• Raw data:
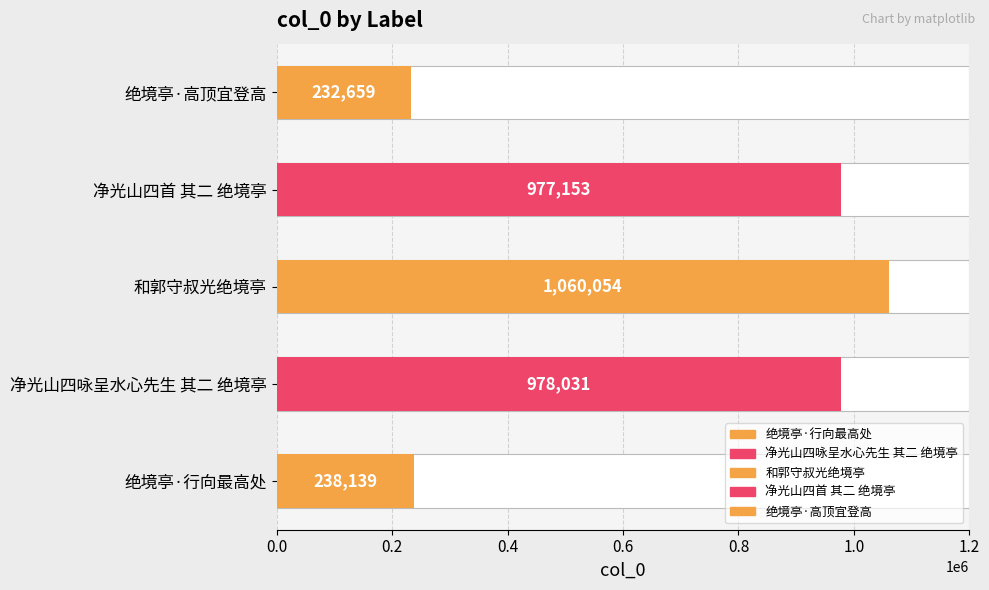

Which has a higher value, 和郭守叔光绝境亭 or 净光山四咏呈水心先生 其二 绝境亭?

和郭守叔光绝境亭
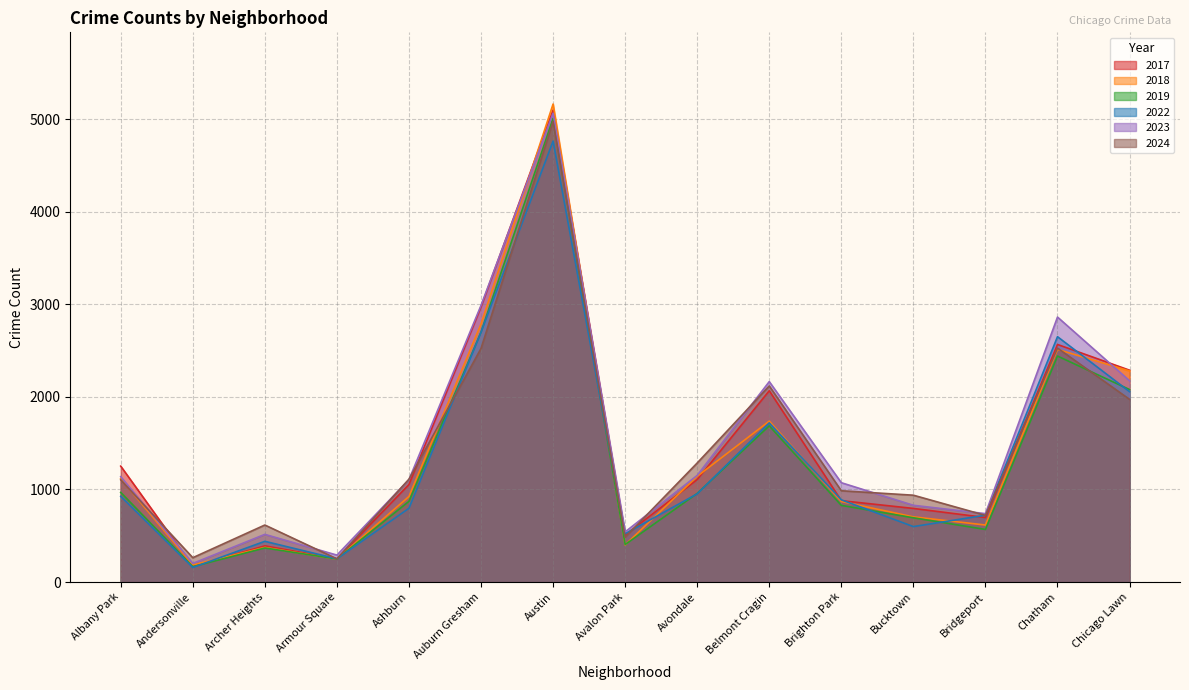

What is the difference between the second highest and minimum values in the 2017 series?

2802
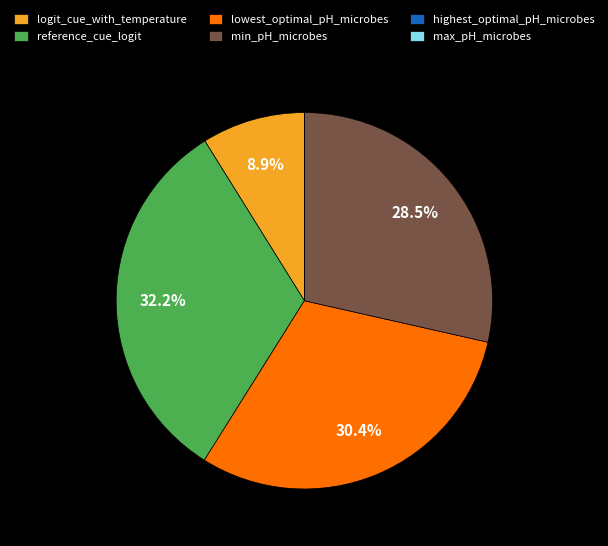

Between reference_cue_logit and min_pH_microbes, which is larger?

reference_cue_logit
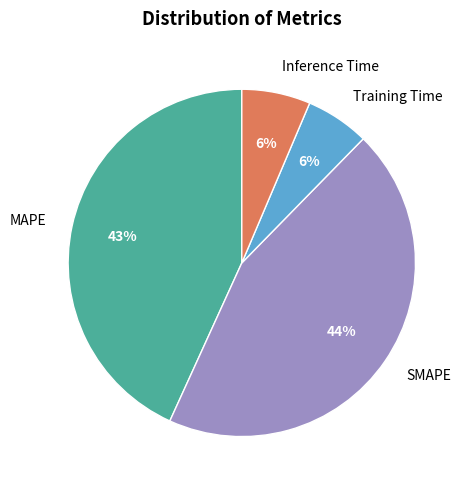

What percentage is the Training Time slice, to the nearest percent?

6%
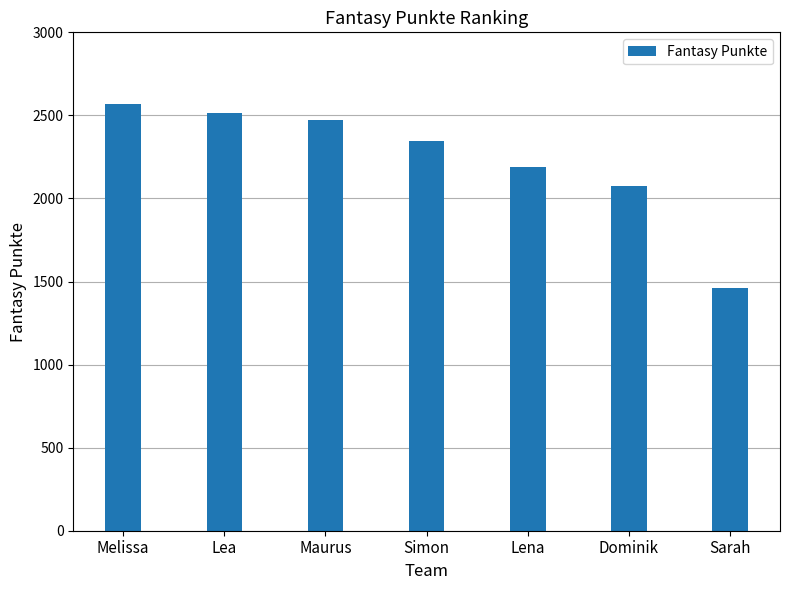

List the labels in order of value, smallest first.

Sarah, Dominik, Lena, Simon, Maurus, Lea, Melissa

• Exercise description:
Replace "larger" with "greater" in all of the items above, keeping every other word unchanged. Leave the pictures out of your answer.

• Response area:
Which has a higher value, 和郭守叔光绝境亭 or 净光山四咏呈水心先生 其二 绝境亭?

和郭守叔光绝境亭

What is the difference between the second highest and minimum values in the 2017 series?

2802

Between reference_cue_logit and min_pH_microbes, which is greater?

reference_cue_logit

What percentage is the Training Time slice, to the nearest percent?

6%

List the labels in order of value, smallest first.

Sarah, Dominik, Lena, Simon, Maurus, Lea, Melissa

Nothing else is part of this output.